(III)

Crystal Castles

Universal Republic – 2012
par Denis, le 22 novembre 2012
8

Il y a quelques semaines, je pointais sévèrement du doigt le quatrième album de Bloc Party, minimalement intitulé Four, en expliquant que pour se permettre de se passer d’un titre-concept digne de ce nom, il fallait être vraiment maître de son sujet. Du coup, quand Ethan Kath et Alice Glass rappliquent avec un nouvel effort dont le titre est non seulement le nombre trois en chiffres romains (ce qu’on était en droit d’attendre avec le II qui précédait), mais que ce signifiant est en outre relégué dans des parenthèses qui l’euphémisent à défaut de l’effacer complètement, je me dis que c’est vraiment quitte ou double.

Vous me direz que ce genre de prise de tête a quelque chose de nominaliste et que se concentrer sur le contenu de l’album est sans doute préférable à se fixer sur les éléments périphériques, mais le fait est que, dans le cas de Crystal Castles, l’environnement du disque n’est jamais laissé au hasard. En témoigne un artwork directement hérité d’une photo de Samuel Aranda, couronnée par le World Press Photo Award en 2012 : en une actualisation contemporaine du motif de la Pietà, on y voit une Yéménite en niqab réconforter son fils, blessé au cours d’une manifestation contre le pouvoir en place à Sanaa. Cela peut a priori sembler anecdotique, mais l’effacement du titre et la puissance de cette cover annoncent un album tout entier dédié au sentiment d’oppression.

En écoutant les trente-quatre minutes et des poussières qui composent cette troisième plaquette des Torontois, on sent progressivement s’installer une ambiance malsaine, envoûtante et cohérente.

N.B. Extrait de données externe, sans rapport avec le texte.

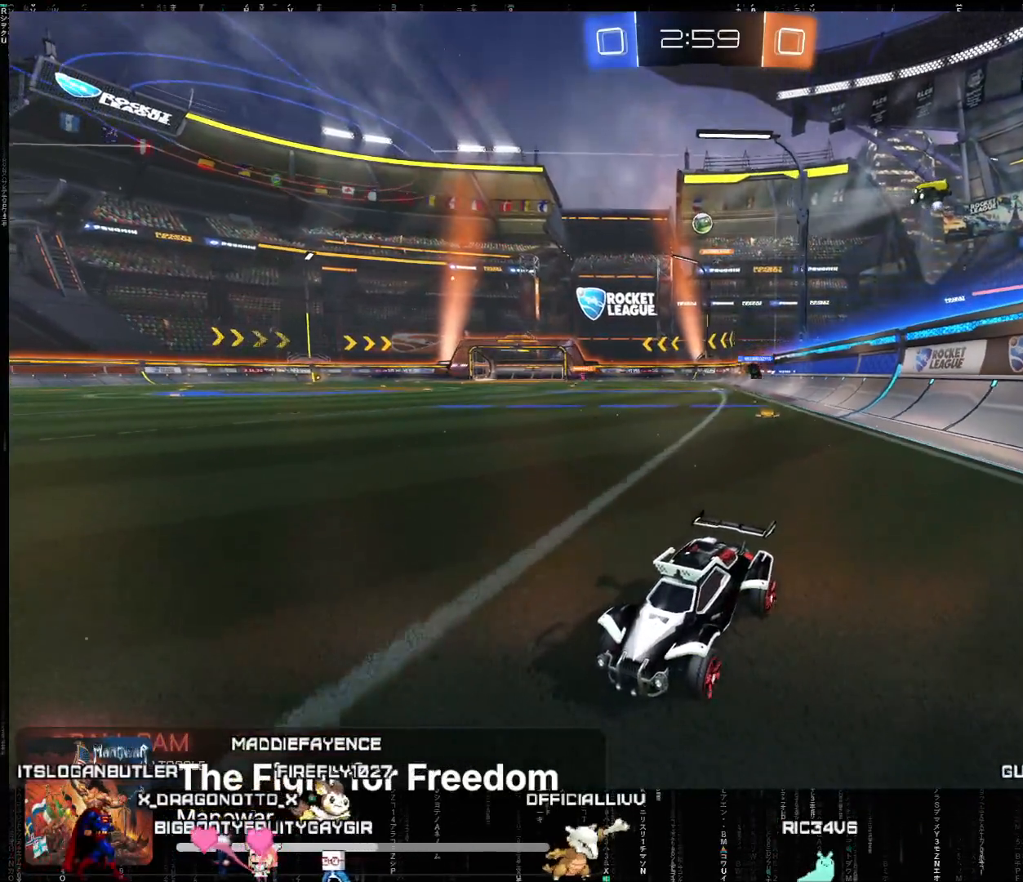
{"buttons": [], "left_stick": "right", "events": [[67, "L2", "down"], [83, "left_stick", "left"], [150, "L2", "up"], [167, "left_stick", "center"], [267, "left_stick", "right"]]}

Pesante et noire aussi, de cette noirceur de crasse et de nuit qui collerait bien à un film de David Lynch si celui-ci se tournait vers le 8-bit. Mais, pour tout oppressant qu’il soit, ce disque n’en est pas moins terriblement beau, tant le duo parvient à associer la finesse à l’immondice et la légèreté à l’asphyxie. Plus uniforme que les deux premiers albums, où quelques morceaux remarquables se détachaient trop nettement d’un tout délibérément brut, ce troisième essai se distingue par une ambivalente régularité sans sombrer dans la répétition.

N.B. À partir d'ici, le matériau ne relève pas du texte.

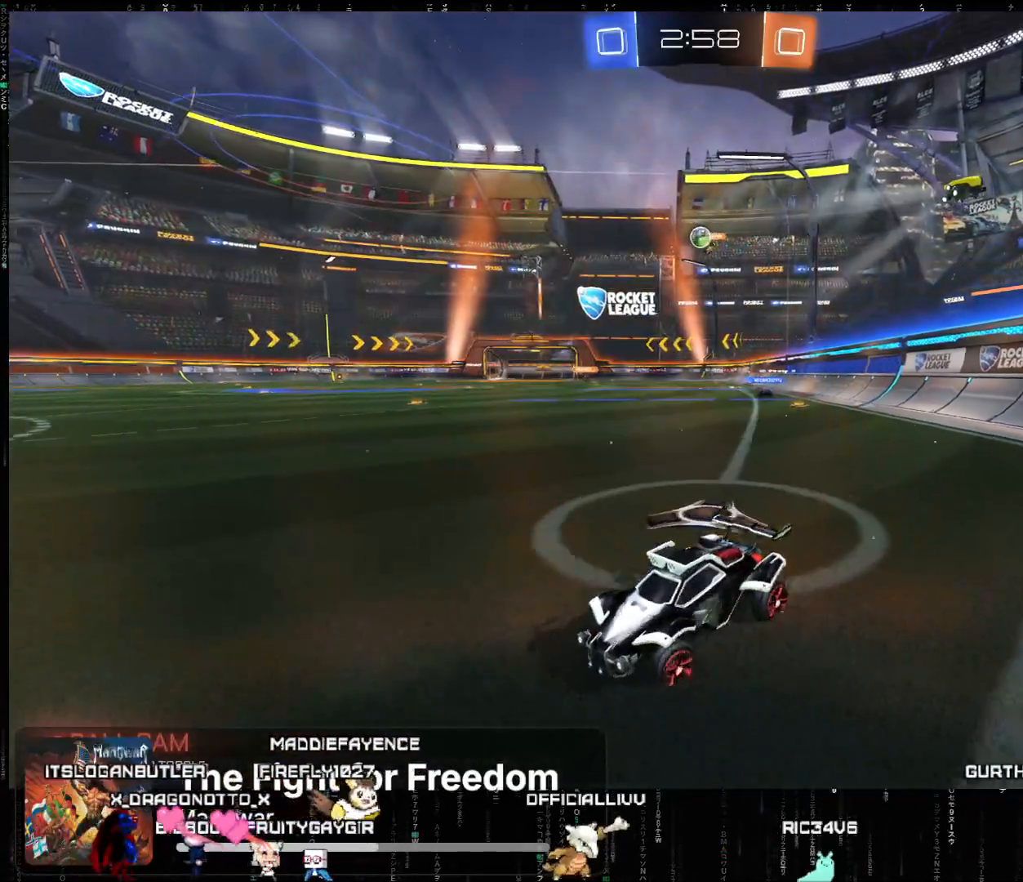
{"buttons": ["A", "R2"], "left_stick": "right", "events": [[50, "left_stick", "center"], [117, "left_stick", "right"], [200, "R2", "down"], [383, "A", "down"]]}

Quelques titres, bien sûr, retiennent particulièrement l’attention, à l’image d’“Affection”, à l’écoute duquel on se prend à repenser à la violence dévoilée de l’excellent “Baptism”, mais qui dissipe cette impression au bout de quelques secondes pour révéler une polyphonie doucement sordide où la voix et les cris d’Alice, dérangeant petit animal semblant échappé d’un laboratoire, nous parviennent en échos successifs sur un beat hypnotique. Plus dynamique sans rien perdre de l’effet d’asphyxie provoqué par l’ensemble, “Transgender”, comme une série d’électrochocs sous narcose, fait office de point d’orgue et laisse croire l’auditeur à un débordement sautillant, qui s’interrompt de façon abrupte pour céder la place aux sons peut-être trop clairs de “Violent Youth”.

Hormis cette rupture sans doute volontairement frustrante, l’ensemble de la plaquette est homogène, mais jamais monotone. Par ses distorsions vocales tamisées et ses samples d’Atari crasseux, Crystal Castles tisse une trame à la fois violente et délicate, qui se décline en douze instants salement beaux. La B.O. raffinée d’une projection dystopique ou d’un cauchemar, en somme. Peut-être est-ce ce fil rouge équivoque qui avait manqué jusqu’alors à un duo qui, bien que déjà largement reconnu, prend une dimension supplémentaire avec cette troisième livraison.